石原莞爾:1889年~1949年。陸軍軍人。満州事変を主導し、国柱会にも参加。田中智學の思想的影響を受け、『最終戦争論』などの著作がある。

いったん制度化された体制の下では、我々は、もう何も為すすべがありません。そしてある時「止むにやまれない事由」によって戦争は始まる。それが庶民の感覚です。

参政党とはどんな党

神谷氏が代表する参政党がどんな党なのか、あまり知られていない。その主張が知られていないのに、参院選では大躍進した。

  • 「天皇を中心とした国家」謳う
  • 「教育勅語」の尊重
  • 「日本人ファースト」「外国人排斥」
  • 「反グローバリズム」
  • 「オーガニック信仰」
  • 「ワクチンは殺人兵器」
  • 「ONE PIECE」神谷宗幣
  • 「ネット保守」政党

参政党の支持者が熱狂する光景をTVで見てゾッとした。

戦争を引き起こしてはならない

何が真理か?微妙な時代の変化の中にある「真理」を見逃してはならない。

あの戦争は、熱狂する喝采、軍国主義によって組み込まれた制度の中で、止むにやまれない事由によって、引き起こされた。

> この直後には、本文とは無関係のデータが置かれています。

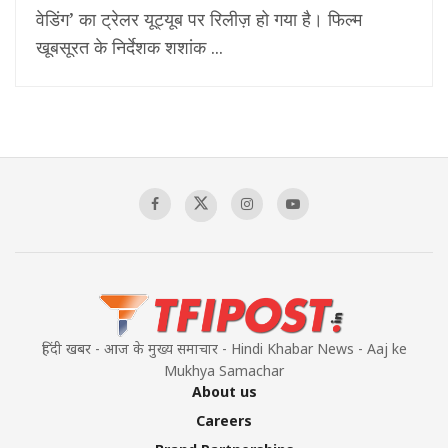
वेडिंग’ का ट्रेलर यूट्यूब पर रिलीज़ हो गया है। फिल्म
खूबसूरत के निर्देशक शशांक ...
हिंदी खबर - आज के मुख्य समाचार - Hindi Khabar News - Aaj ke
Mukhya Samachar
About us
Careers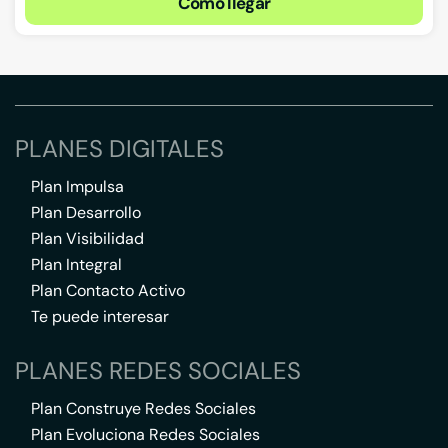
Cómo llegar
PLANES DIGITALES
Plan Impulsa
Plan Desarrollo
Plan Visibilidad
Plan Integral
Plan Contacto Activo
Te puede interesar
PLANES REDES SOCIALES
Plan Construye Redes Sociales
Plan Evoluciona Redes Sociales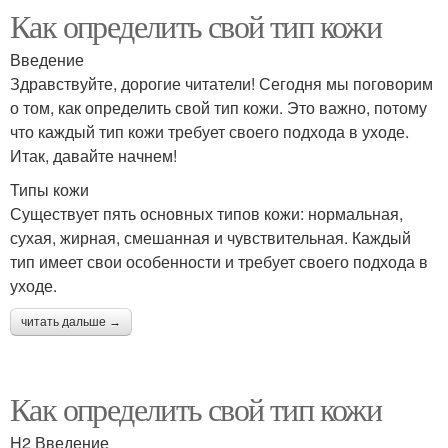
Как определить свой тип кожи
Введение
Здравствуйте, дорогие читатели! Сегодня мы поговорим
о том, как определить свой тип кожи. Это важно, потому
что каждый тип кожи требует своего подхода в уходе.
Итак, давайте начнем!
Типы кожи
Существует пять основных типов кожи: нормальная,
сухая, жирная, смешанная и чувствительная. Каждый
тип имеет свои особенности и требует своего подхода в
уходе.
читать дальше →
Как определить свой тип кожи
H2 Введение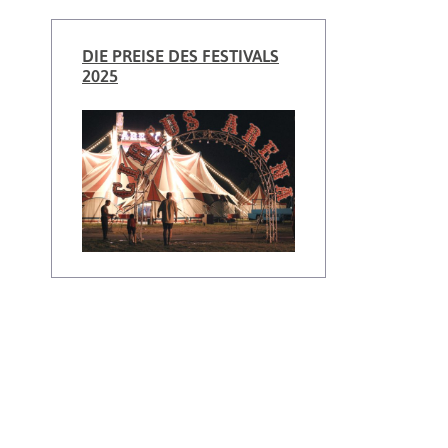
DIE PREISE DES FESTIVALS
2025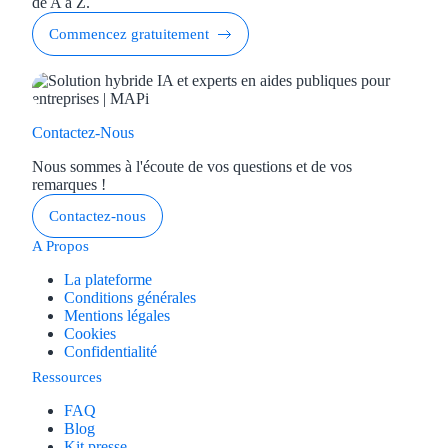
de A à Z.
Commencez gratuitement
Contactez-Nous
Nous sommes à l'écoute de vos questions et de vos
remarques !
Contactez-nous
A Propos
La plateforme
Conditions générales
Mentions légales
Cookies
Confidentialité
Ressources
FAQ
Blog
Kit presse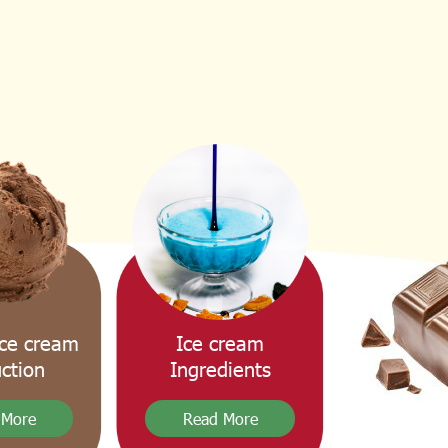
Ice cream
ce cream
Ingredients
ction
Read More
 More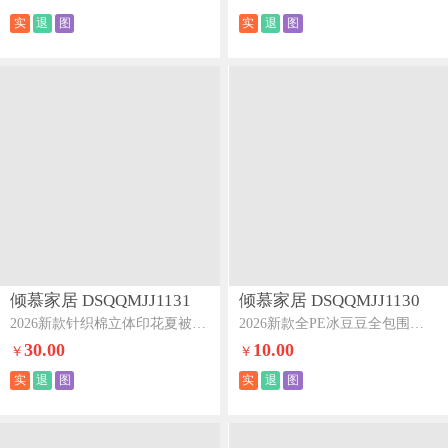
实
退
图
实
退
图
倾慕家居 DSQQMJJ1131
倾慕家居 DSQQMJJ1130
2026新款针织棉立体印花夏被XB大眼兔
2026新款全PE冰豆豆全包围床笠款凉席箭纹绿
30.00
10.00
￥
￥
实
退
图
实
退
图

安倍政権は「国民の生命と財産を守る」と謳った。公明党は「国民の命と生活を守る」といっている。
財産生活のニュアンスの違いは重大だ。財産に固執する自民党は金権政治から離れられなかった。

庶民感覚で、真剣に諸問題に取り組む公明党は、与党でありながら自民党とは、はっきり一線を画すところがある。とりわけ戦争にに関する議論では明確だった。すなわち拝金教、出世教、ナショナリズムである。

2014年、集団的自衛権の議論が盛んだった。安保法制化に思う、日本の役割りについて集団的自衛権の議論についても何回かこの投稿で意見を書いた。

「平和」という一点を見定めていかなくてはならない。